I think I managed to hide my disappointment on screen. The winner - DataWind - had done a great presentation about how they were going to bring "Aakash" a $50 Android tablet to India. But I thought there was something "off" about it.

What happened to DataWind?

Back in 2011 - well before the competition - DataWind made headlines by offering a $35 tablet to India. At the time, lots of sensible people questioned whether a laptop with suitable functionality could be made that cheaply. Spoiler alert - it couldn't!

Contemporary reports branded the Aakash device "a dud".

Despite wining a $4 million contract from the Indian Government, DataWind couldn't deliver what it promised. Reportedly, a third of the laptops wouldn't boot at all.

There was, I thought, ample evidence that the company wasn't able to deliver on its promises. But, wow, they did give a great presentation.

Over the next few years, it all came crashing down.

DataWind and the Aakash tablet were also the subject of an academic look into the failures of the project - "The Aakash tablet and technological imaginaries of mass education in contemporary India".

Their success wasn't a part in my failure

I know a few things about my personality. I love starting new projects, but I'm hopeless at pushing them out to market. Like the mathematician putting out a fire, I'm content to go "Aha! A solution exists."

A few years after the competition, the QRpedia project was given over to Wikimedia UK. Without a dedicated "sales" team to promote it, the project languished. Partly it was QR codes not being quite mainstream enough, and partly it was my failure to recognise that museums and galleries wanted to point to their own content - not Wikipedia.

Would winning the award have changed anything?

I can't remember what the prize money was - not a life changing amount, I suspect - but the legitimacy that it conferred on the project may have been useful in helping us get more uptake.

I'm happy to say our other competitors from that day are doing well. P2i are still selling waterproof nanocoating. And Blippar had a bit of a tumultuous time, but are still doing great AR work.

QRpedia codes still work - and I occasionally get sent photos of them in the wild.

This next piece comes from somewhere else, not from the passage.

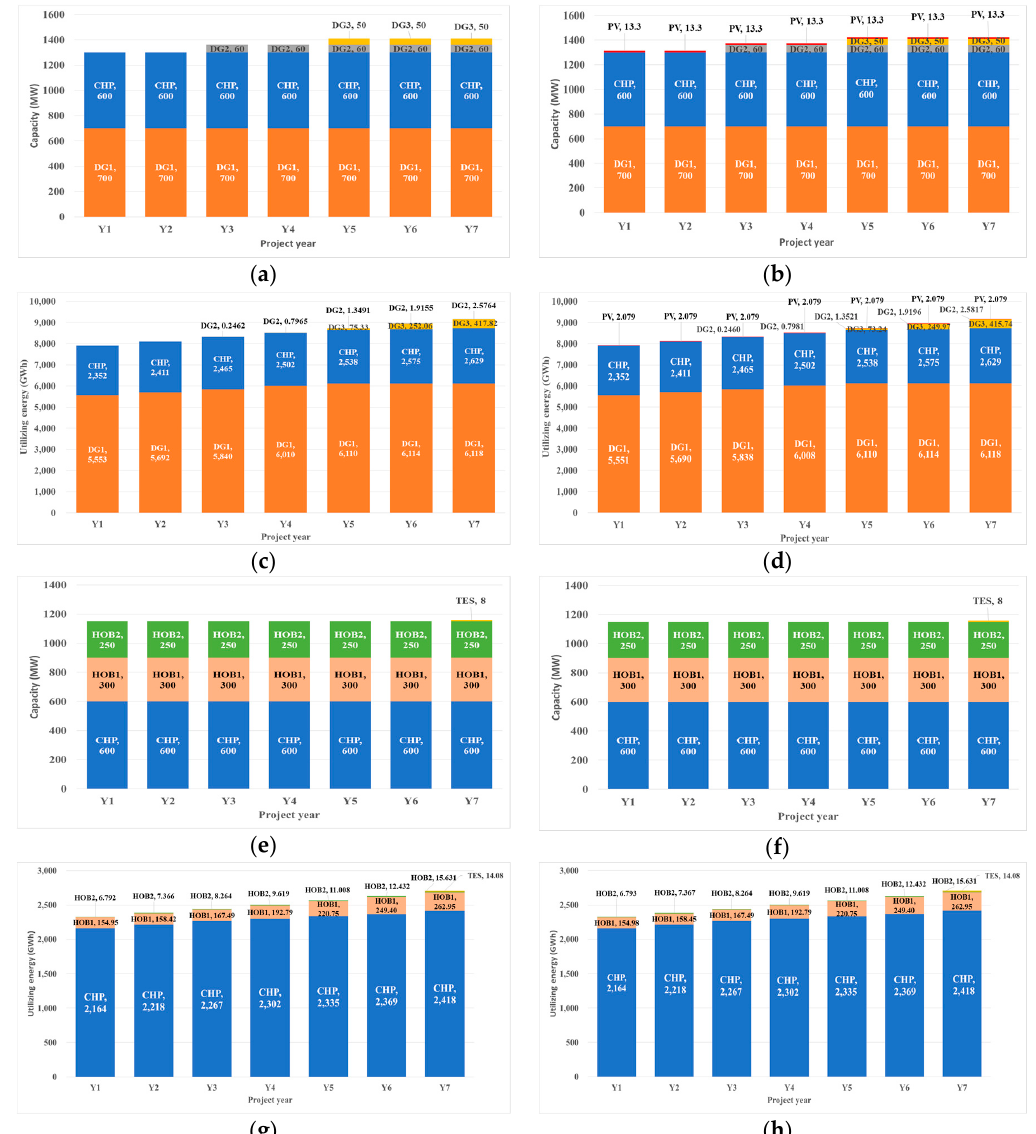
Figure 11. Results of planning schedules for Case 4: ( a ) Installed capacity of electricity resources without forced allocation of RES; ( b ) Installed capacity of electricity resources with forced allocation of RES; ( c ) Utilized energy of electricity resources without forced allocation of RES; ( d ) Utilized energy of electricity resources with forced allocation of RES; ( e ) Installed capacity of heat resources without forced allocation of RES; ( f ) Installed capacity of heat resources with forced allocation of RES; ( g ) Utilized energy of heat resources without forced allocation of RES; ( h ) Utilized energy of heat resources with forced allocation of RES.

Perhaps the resurgence of QR codes means that QRpedia will finally take the world by storm.

The lessons that I took from all of this? Winning prizes doesn't matter. The prize wasn't enough to stop DataWind from failing.

Judges aren't omniscient. At the time, I saw the loss as a direct rejection of our vision, and I couldn't understand how the judges had picked such an "obviously" flawed winner.

The power of story telling. Looking back, it's easy to see how DataWind had a much more compelling story and roadmap for real world impact.

Finally, holding on to bitterness isn't helpful. We lost, so fucking what? I should have used that emotion to spur me on rather than knock me back.